### Data lines
^^^^^^^^
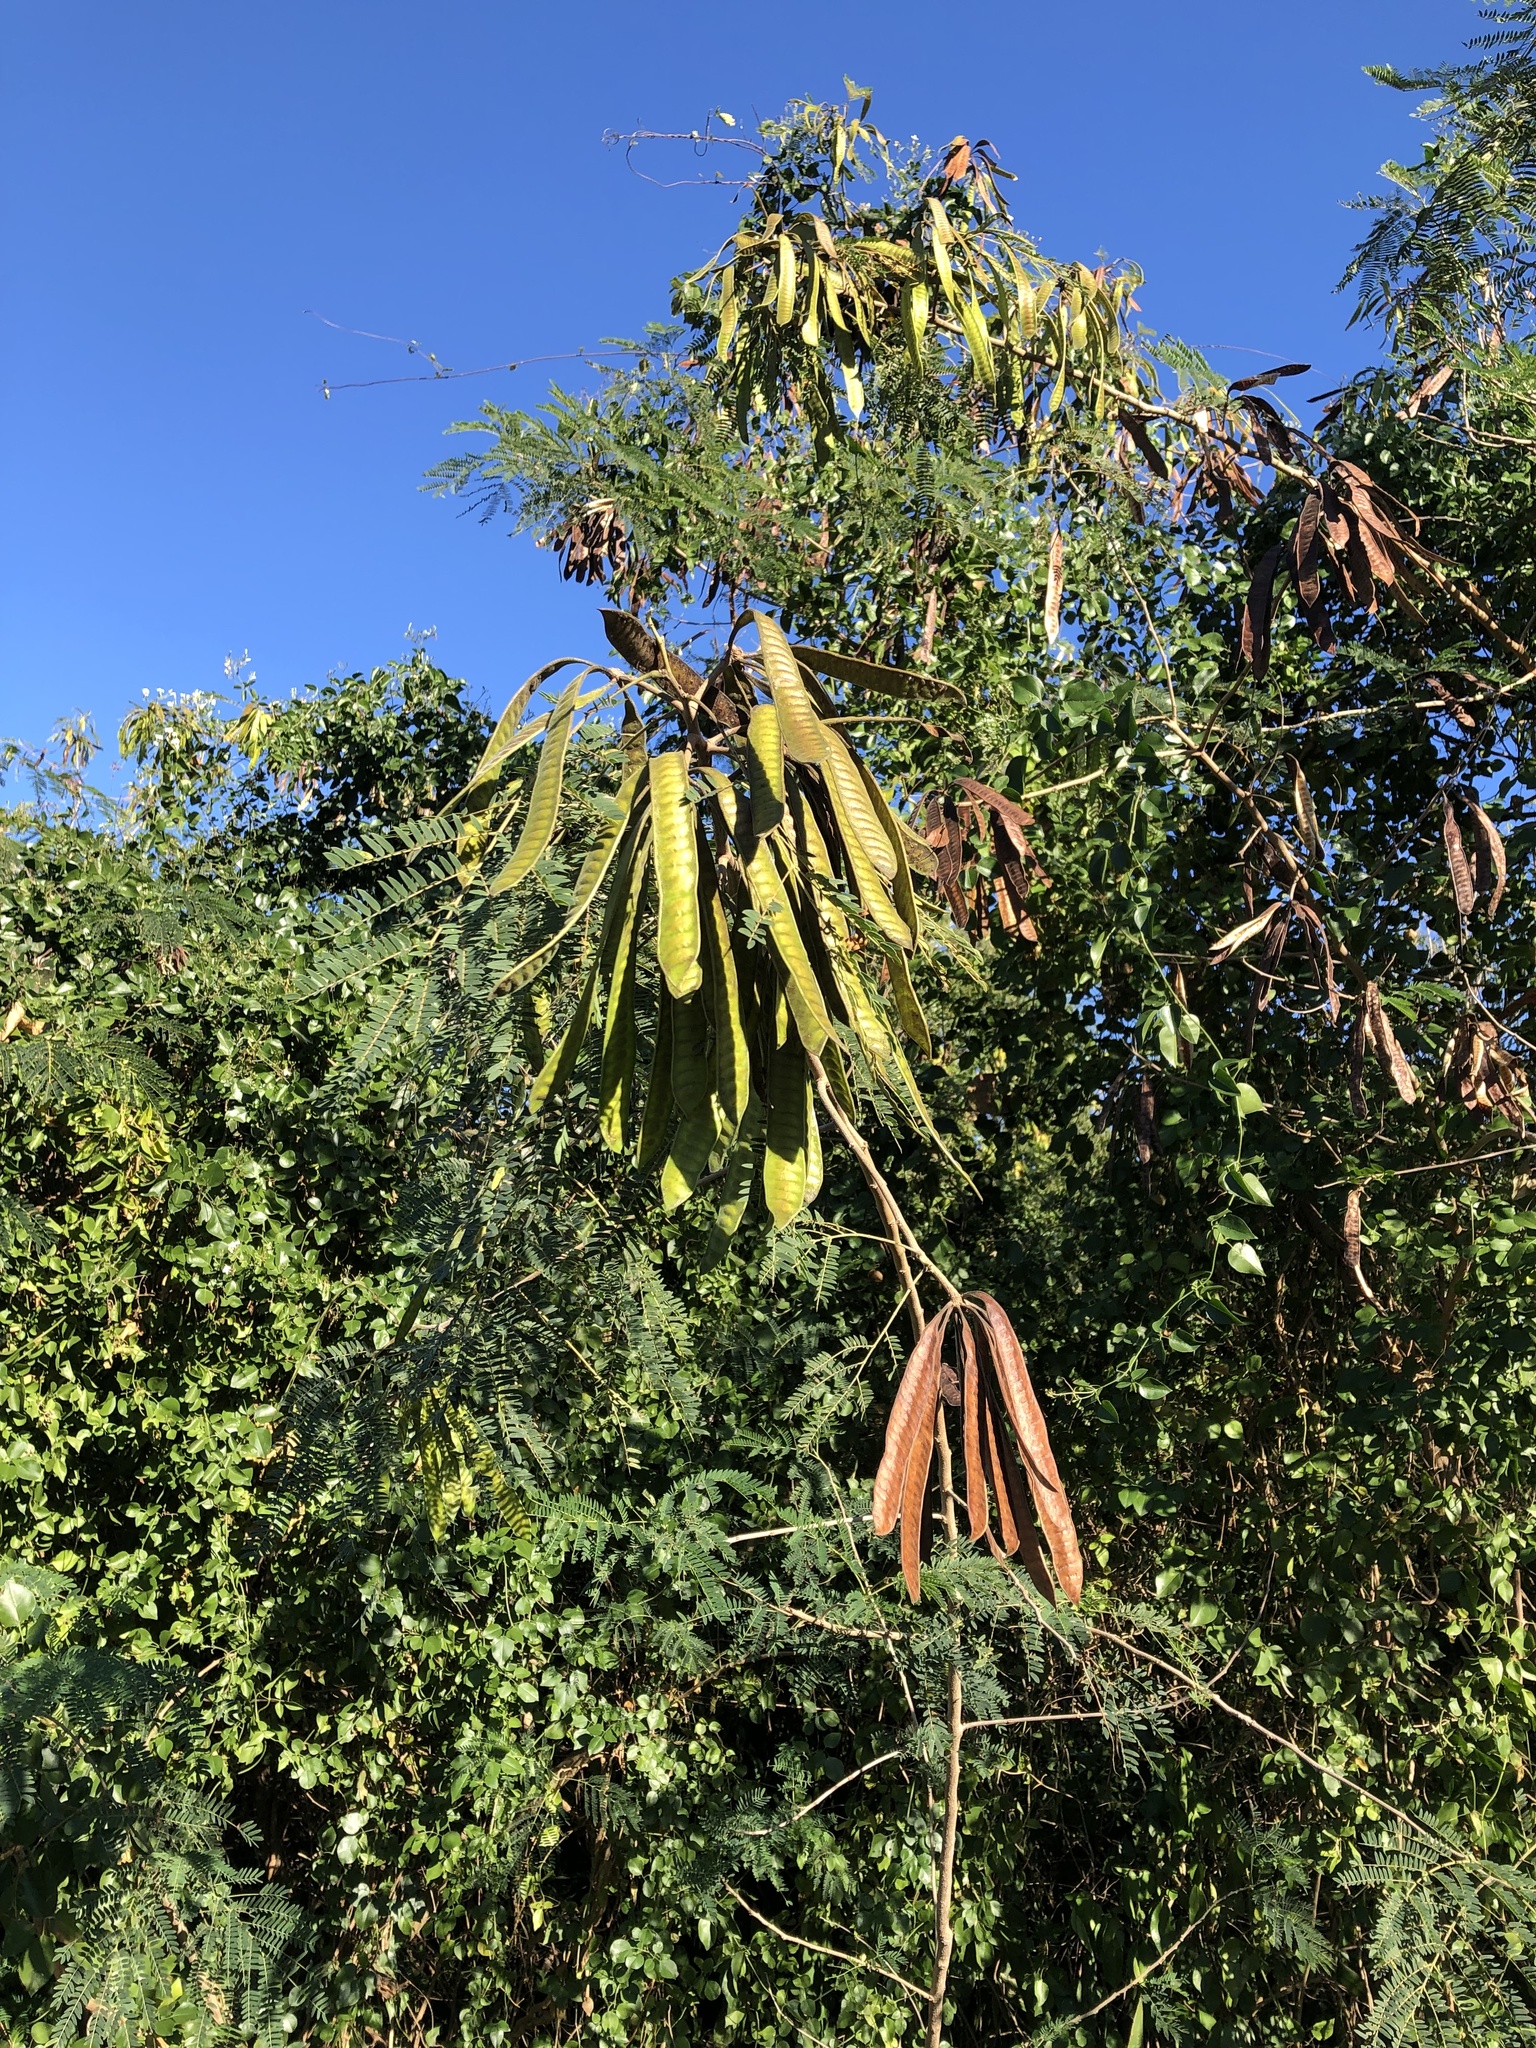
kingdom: Plantae
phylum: Tracheophyta
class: Magnoliopsida
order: Fabales
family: Fabaceae
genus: Leucaena
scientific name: Leucaena leucocephala
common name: White leadtree
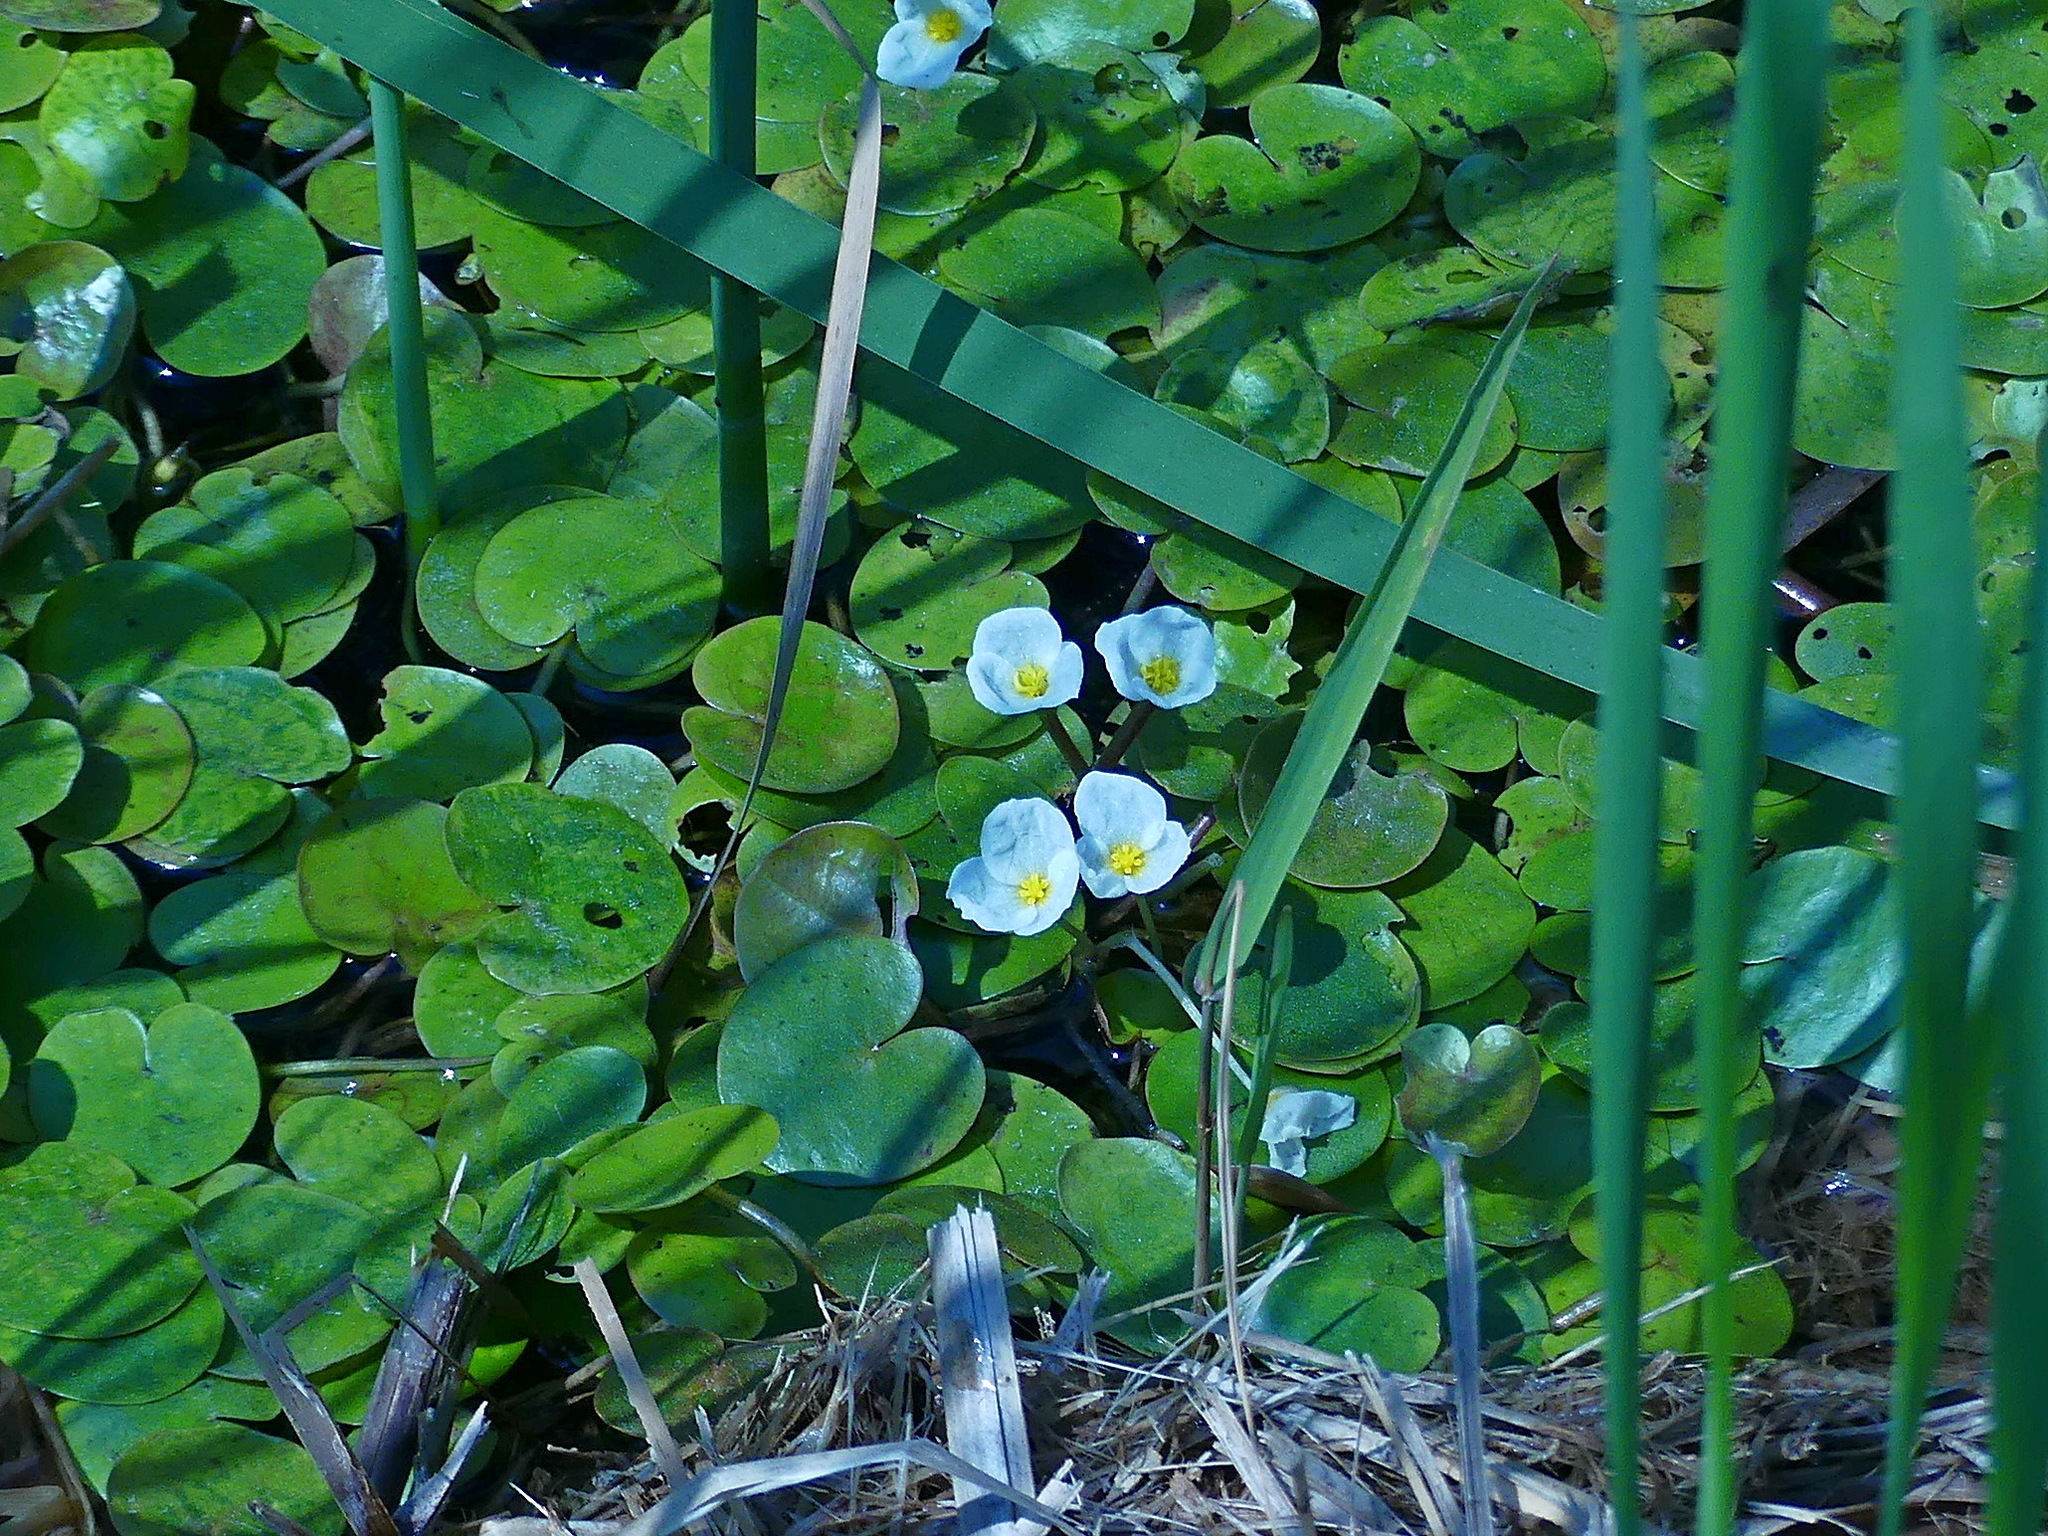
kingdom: Plantae
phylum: Tracheophyta
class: Liliopsida
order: Alismatales
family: Hydrocharitaceae
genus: Hydrocharis
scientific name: Hydrocharis morsus-ranae
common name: Frogbit
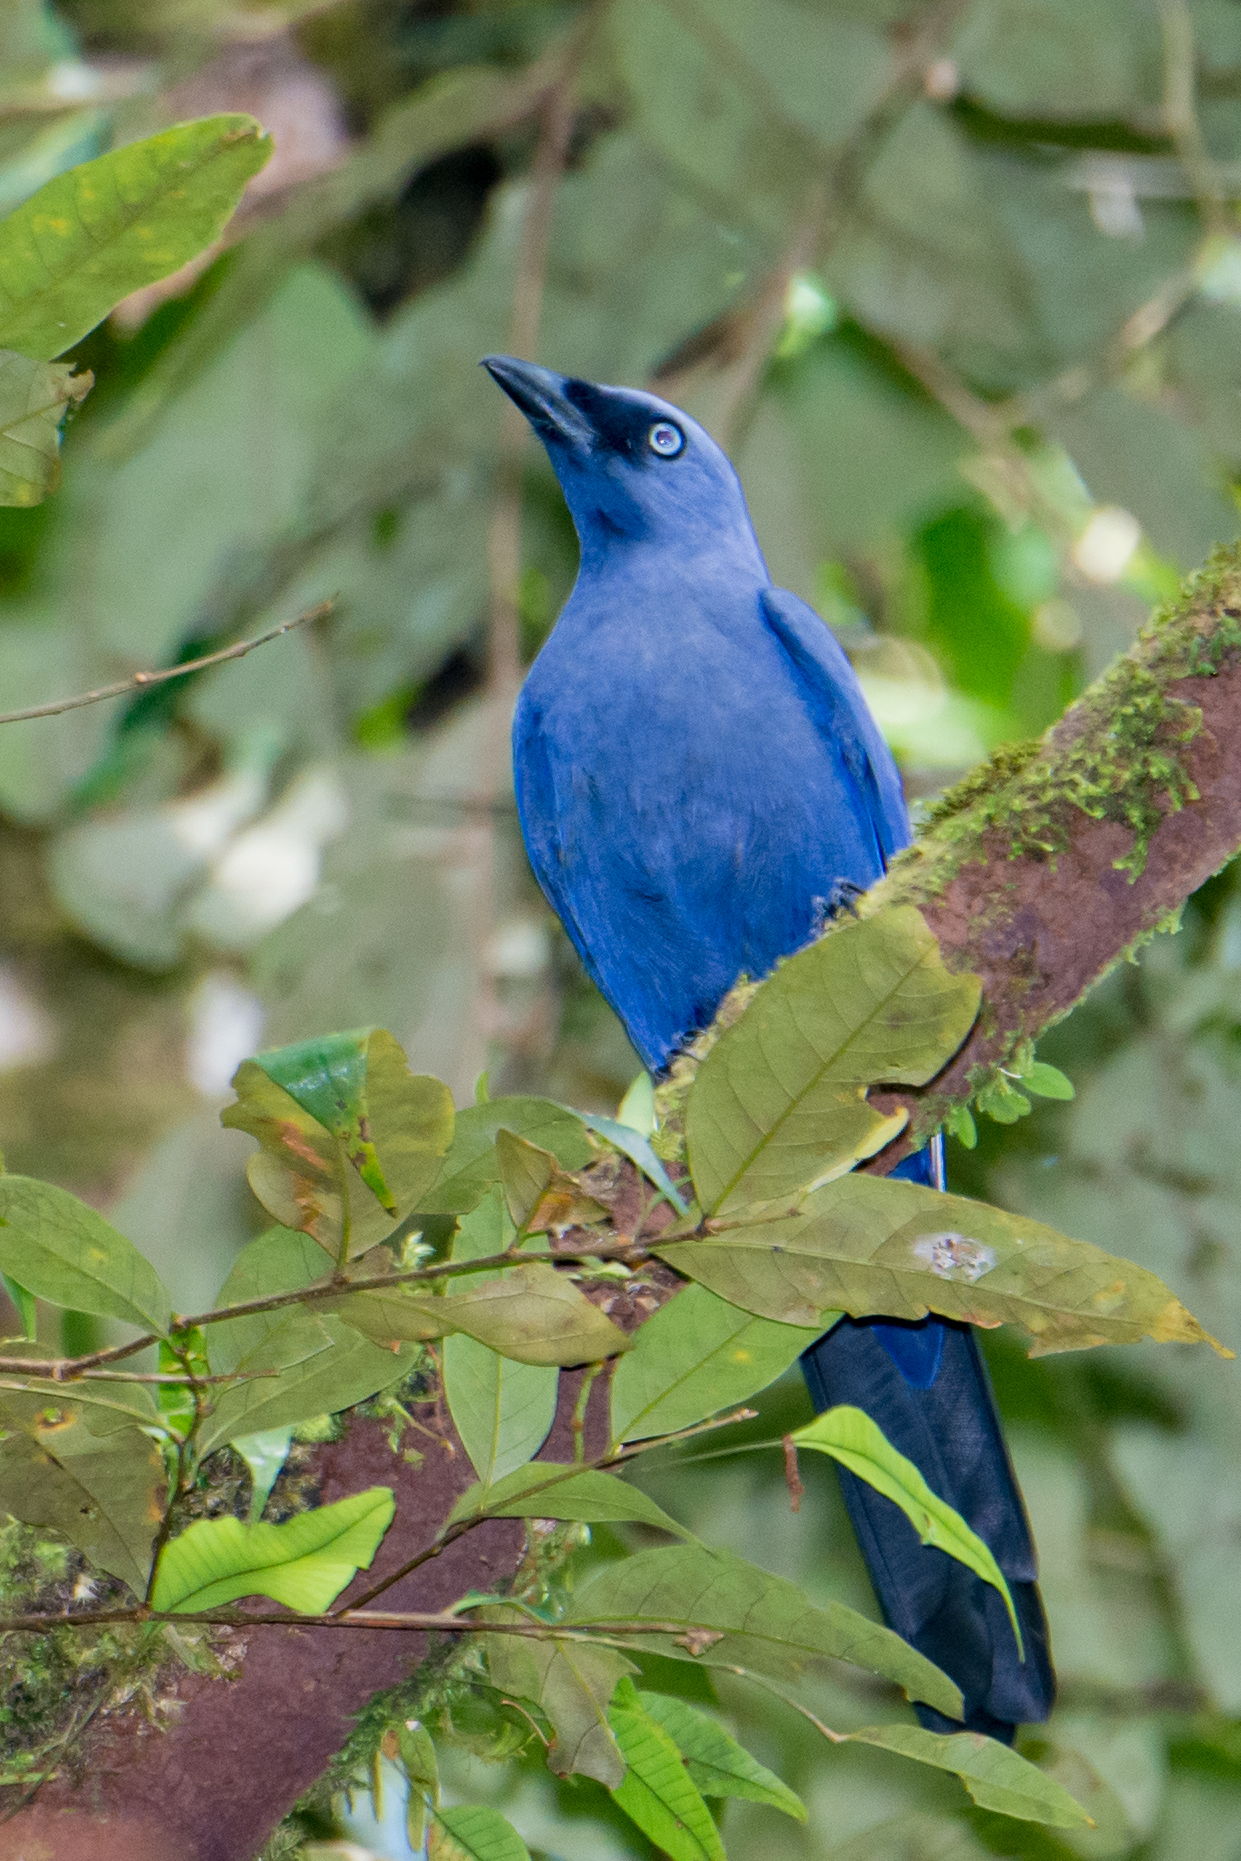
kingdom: Animalia
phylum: Chordata
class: Aves
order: Passeriformes
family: Campephagidae
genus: Coracina
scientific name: Coracina temminckii
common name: Cerulean cuckooshrike
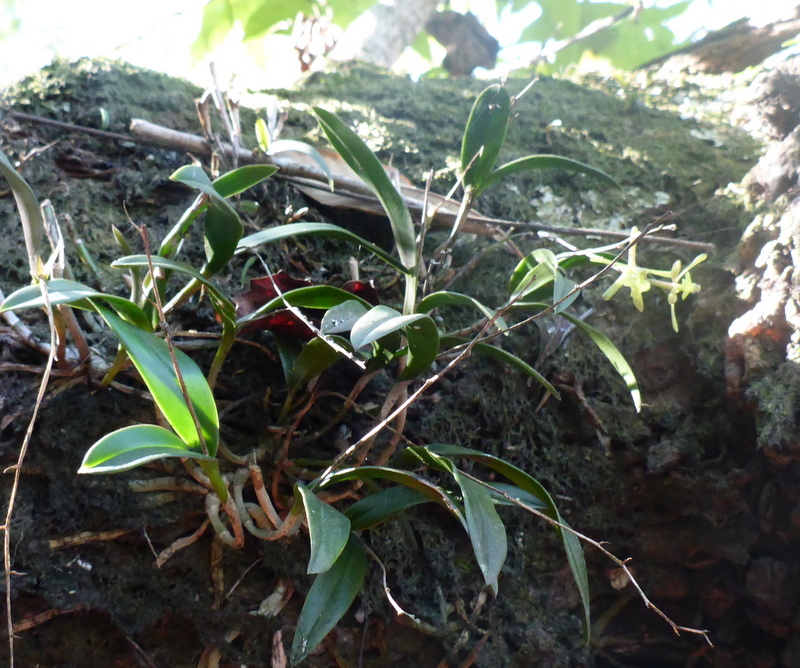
^^^^^^^^
### Description of the task
Rewrite the lines of the material above, switching every "common name" to "vernacular name" and leaving all else unchanged. Omit the pictures.

### Task solution
kingdom: Plantae
phylum: Tracheophyta
class: Magnoliopsida
order: Fabales
family: Fabaceae
genus: Leucaena
scientific name: Leucaena leucocephala
vernacular name: White leadtree
kingdom: Plantae
phylum: Tracheophyta
class: Liliopsida
order: Alismatales
family: Hydrocharitaceae
genus: Hydrocharis
scientific name: Hydrocharis morsus-ranae
vernacular name: Frogbit
kingdom: Animalia
phylum: Chordata
class: Aves
order: Passeriformes
family: Campephagidae
genus: Coracina
scientific name: Coracina temminckii
vernacular name: Cerulean cuckooshrike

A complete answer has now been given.